The droning drum beat to split Apple (NASDAQ: AAPL) stock will only intensify with every tick that shares move above the $600 mark. For some reason, sheep-like retail investors, institutions, and financial professionals believe that stock splits are a marker for success. Rank-and-file amateurs, of course, always seem to limit their analyses to nominal share price in order to determine whether shares are "expensive" or "cheap." Alternatively, intelligent investors realize that nominal share price is inconsequential to performance. Going forward, Apple's refusal to split its stock will reinforce its counterculture status and could very well lay groundwork for this generation's Berkshire Hathaway (BRK.A).

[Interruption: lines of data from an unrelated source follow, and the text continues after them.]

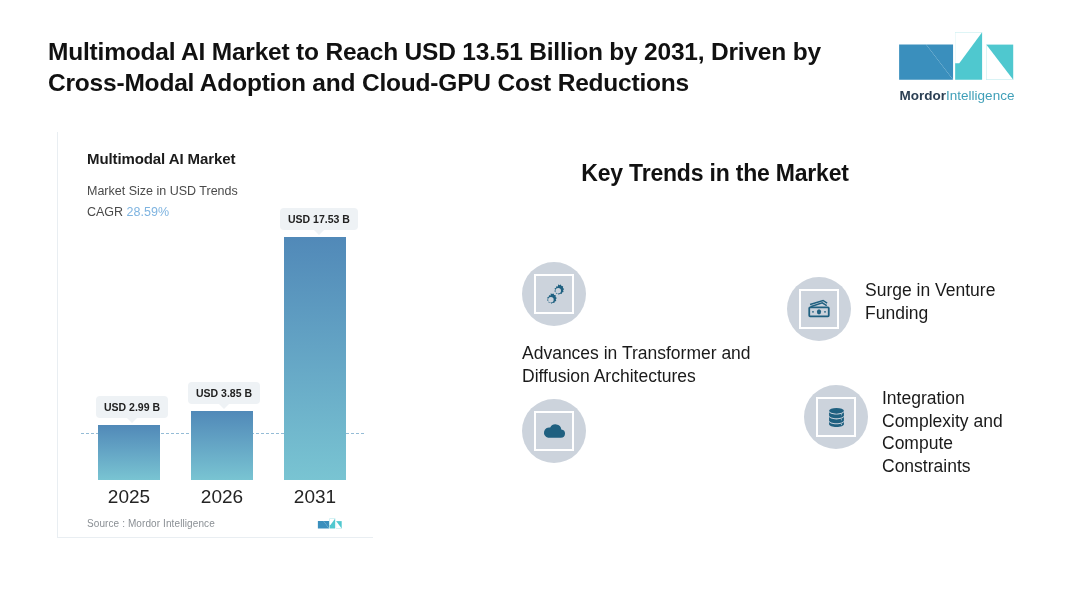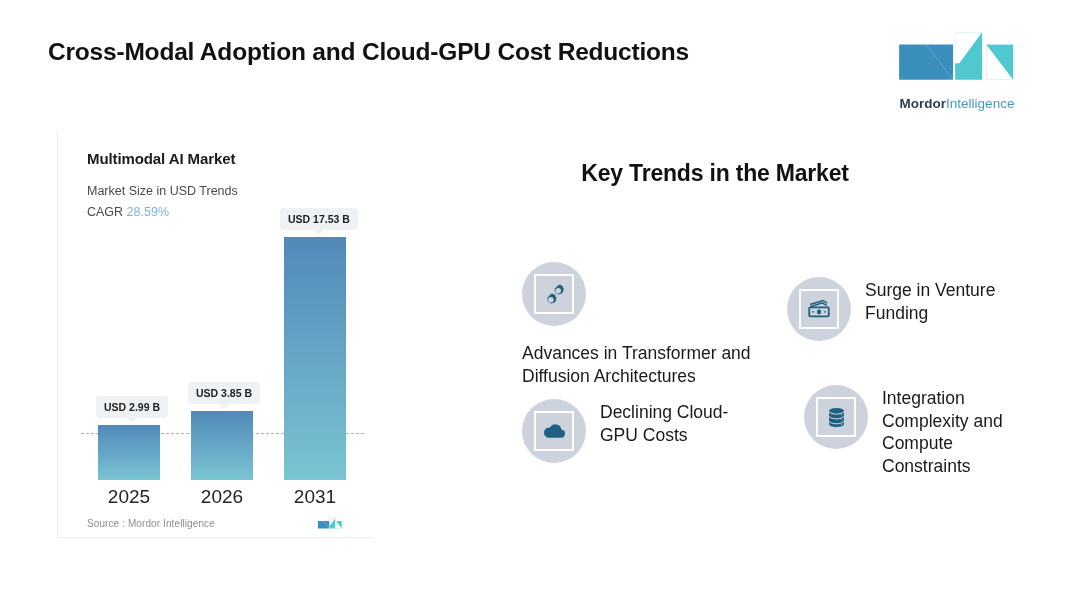--- a/index.html
+++ b/index.html
@@ -14,21 +14,21 @@
   
   .header { position:absolute; left:48px; top:36px; width:820px; }
   .headline {
     font-size: 24.5px; font-weight: 700; color:#111111;
     line-height: 31px; letter-spacing:-0.2px;
   }
   .headline .l2 { display:block; }
 
   .brand { position:absolute; right:46px; top:28px; width:126px; text-align:center; }
   .brand-mark { height:56px; display:block; margin:0 auto; }
-  .brand-name { margin-top:12px; font-size:13.5px; white-space:nowrap; }
+  .brand-name { margin-top:4px; font-size:13.5px; white-space:nowrap; }
   .brand-name .b1 { font-weight:700; color:#2b3f53; }
   .brand-name .b2 { font-weight:400; color:#3f9fb8; }
 
   
   .card {
     position:absolute; left:57px; top:132px; width:316px; height:406px;
     border-left:1px solid #e9eef2;
     border-bottom:1px solid #e9eef2;
     background:#fff;
   }
@@ -92,20 +92,21 @@
   .ic-frame svg { display:block; }
   .trend-label { font-size:17.5px; line-height:22.5px; color:#1a1a1a; padding-top:2px; }
 </style>
 </head>
 <body>
 
 <div class="page">
 
   <div class="header">
     <div class="headline">
+      <span>Multimodal AI Market to Reach USD 13.51 Billion by 2031, Driven by</span>
       <span class="l2">Cross-Modal Adoption and Cloud-GPU Cost Reductions</span>
     </div>
   </div>
 
   <div class="brand">
     <svg class="brand-mark" viewBox="0 0 120 54">
       <polygon points="4,50 4,16 30,16 56,50 30,50" fill="#3a8fbd"></polygon>
       <polygon points="30,16 56,16 56,50" fill="#3a8fbd"></polygon>
       <polygon points="58,4 84,4 84,50 58,50" fill="#4fc8cf"></polygon>
       <polygon points="88,16 114,16 114,50 88,50" fill="#4fc8cf"></polygon>
@@ -191,21 +192,20 @@
     </div>
 
     <div class="trend t3">
       <span class="ic-wrap">
         <span class="ic-frame">
           <svg width="27" height="27" viewBox="0 0 32 32">
             <path d="M8.5 23.5h15a5 5 0 00.6-9.96 7 7 0 00-13.2-2.2A5.4 5.4 0 008.5 23.5z" fill="#1f6080"></path>
           </svg>
         </span>
       </span>
-      <span class="trend-label">Declining Cloud-GPU Costs</span>
     </div>
 
     <div class="trend t4">
       <span class="ic-wrap">
         <span class="ic-frame">
           <svg width="25" height="25" viewBox="0 0 32 32">
             <g fill="#1f6080">
               <ellipse cx="16" cy="7.5" rx="9.5" ry="3.6"></ellipse>
               <path d="M6.5 8.5v5c0 2 4.3 3.6 9.5 3.6s9.5-1.6 9.5-3.6v-5c0 2-4.3 3.6-9.5 3.6S6.5 10.5 6.5 8.5z"></path>
               <path d="M6.5 14.8v5c0 2 4.3 3.6 9.5 3.6s9.5-1.6 9.5-3.6v-5c0 2-4.3 3.6-9.5 3.6s-9.5-1.6-9.5-3.6z"></path>

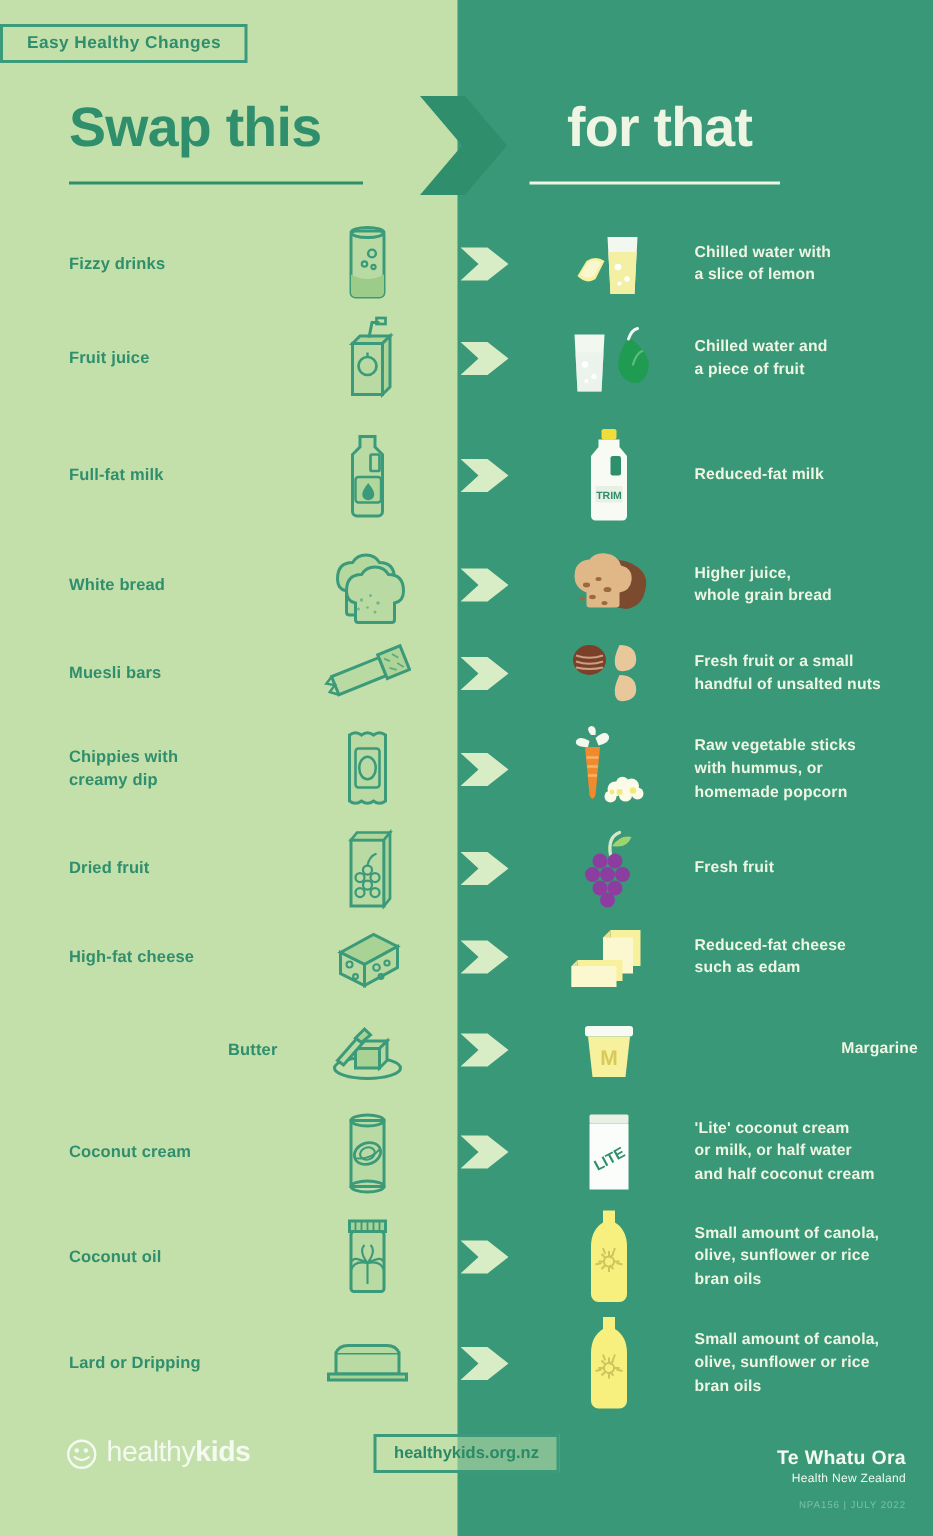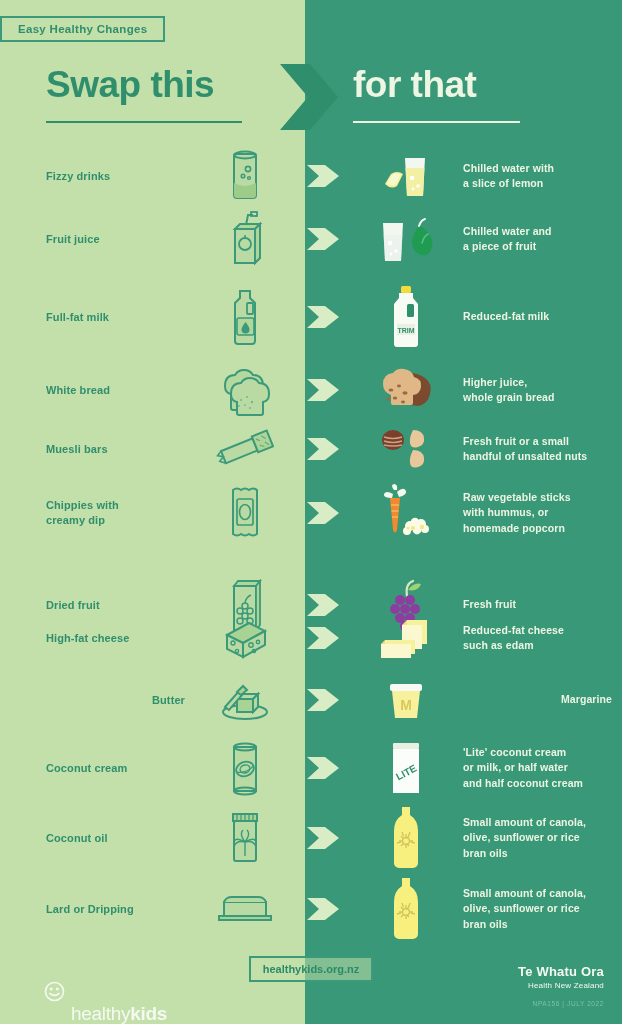--- a/index.html
+++ b/index.html
@@ -37,21 +37,21 @@
     position:absolute;left:46px;top:66px;width:220px;z-index:5;
   }
   #head-right{
     position:absolute;left:353px;top:66px;width:220px;z-index:5;
   }
   .head-text{
     font-size:37px;font-weight:bold;letter-spacing:-.5px;
     line-height:1;
   }
   #swap-this{color:#2f8f6d;}
-  #for-that{color:#eef5e2;}
+  #for-that{color:#eef5e2;margin-left:25px;}
   .head-rule{height:2px;margin-top:18px;}
   #rule-left{background:#2f8f6d;width:196px;}
   #rule-right{background:#eef5e2;width:167px;}
 
   #big-chevron{
     position:absolute;left:276px;top:62px;width:72px;height:70px;z-index:5;
   }
 
   
   #rows{position:absolute;left:0;top:0;width:598px;height:1024px;z-index:4;}
@@ -80,21 +80,21 @@
     letter-spacing:.1px;
   }
 
   
   #footer{position:absolute;left:0;top:948px;width:622px;height:76px;z-index:6;}
   #hk-logo{
     position:absolute;left:44px;top:10px;
     display:flex;align-items:center;gap:6px;
   }
   #hk-word{
-    color:#f4faf0;font-size:19px;letter-spacing:-.3px;margin-top:45px;
+    color:#f4faf0;font-size:19px;letter-spacing:-.3px;
   }
   #hk-word b{font-weight:bold;}
   #hk-word span.light{font-weight:normal;}
   #url-badge-wrap{
     position:absolute;left:0;top:8px;width:622px;
     display:flex;justify-content:center;
   }
   #url-badge{
     border:2px solid #3b9a7a;
     background:rgba(195,223,170,.55);
@@ -357,21 +357,21 @@
               <circle cx="31" cy="44" r="1.6"></circle>
             </g>
           </svg>
         </div>
         <div class="cell-text">
           <div>Raw vegetable sticks</div>
           <div>with hummus, or</div>
           <div>homemade popcorn</div>
         </div>
       </div>
-      <div class="row" style="top: 569px; height: 72px;">
+      <div class="row" style="top: 543px; height: 72px;">
         <div class="cell-label">
           <div>Dried fruit</div>
         </div>
         <div class="cell-icon-left">
           <svg width="44" height="58" viewBox="0 0 44 58">
             <path d="M11 10 h22 v44 h-22 z" fill="#b9dba3" stroke="#3b9a7a" stroke-width="2"></path>
             <path d="M11 10 l4 -5 h22 l-4 5 z" fill="#b0d69a" stroke="#3b9a7a" stroke-width="1.8"></path>
             <path d="M33 10 l4 -5 v44 l-4 5 z" fill="#aed498" stroke="#3b9a7a" stroke-width="1.8"></path>
             <g fill="none" stroke="#3b9a7a" stroke-width="1.5">
               <circle cx="22" cy="30" r="3"></circle>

Stock Split Sleight of Hand
Stock splits, economically, mean nothing. If Apple were to split its stock two-for-one, then investors would receive two shares for every one share that they held, while the corporation simultaneously halved its share price. Right now, if you held 20 shares of Apple stock at $600, you would receive 40 shares of Apple at $300, if the corporation were to split its stock 2:1. The size of your investment would remain at $12,000, before and after the proposed stock split.
In terms of financial statement analyses, some of Apple's nominal data would adjust, but the corporation would still retain the same valuation metrics. To prove this, we can research the important interplay between net income, earnings per share, shares outstanding, and price-to-earnings ratio. In 2011, Apple raked in $25.9 billion in net income, which would remain the same, regardless of any stock split. The $25.9 billion covered 924,258 shares outstanding, which breaks down to $28.05 in earnings per share. At $600 per share, we would then say that Apple trades for 21 times trailing earnings.
Immediately after the proposed 2:1 split, Apple would then post $25.9 billion in income over top of 1,848,516 shares outstanding. Earnings per share would consequently be halved to $14.03 and Apple would trade for $300. At that point, Apple would still trade for 21 times trailing earnings, and we would be right back to our original starting point.
Share price, by itself, is arbitrary.
Share Price Volatility
People who gauge business value solely through nominal share price are less likely to be sophisticated investors. A stock split by Apple would make shares appear "cheap" and bring increased numbers of inexperienced retail traders into the fold. These novices are likely to exacerbate volatility in shares, as they may pile on and abandon positions at key technical benchmarks, irrespective of underlying business fundamentals.
In a paper written for The Journal of Portfolio Management, finance professors Dan French and David Dubofsky state, "volatility does increase after the split is effective." Taken one step further, Chun-nan Chen of Syracuse University hypothesizes that smaller traders prefer lower priced shares, which fosters additional volatility when these people frequently open and close out positions.
I therefore believe that it is in Apple's best interests to refuse to split this stock - so that the corporation may attract and retain a solid base of knowledgeable, long-term investors. A stable share price is critical, if Apple has any future plans for an all-stock acquisition.
For years, Warren Buffett refused to split his Berkshire Hathaway (BRK.A) stock (Berkshire Hathaway Class B split 50-for-1 in 2010 to help finance the Burlington Northern acquisition) for the very same reasons mentioned above in this article. Says Buffett in his 1983 letter to shareholders, "A hyperactive stock market is the pickpocket of enterprise." According to Buffett, stock splits are more likely to line pockets for fat cat bankers, than they are to generate long-term shareholder value. On April 27th 2012, Berkshire Hathaway Class A stock closed at $120,925. 542 shares traded hands on the session.
Maybe Apple is the next Berkshire Hathaway.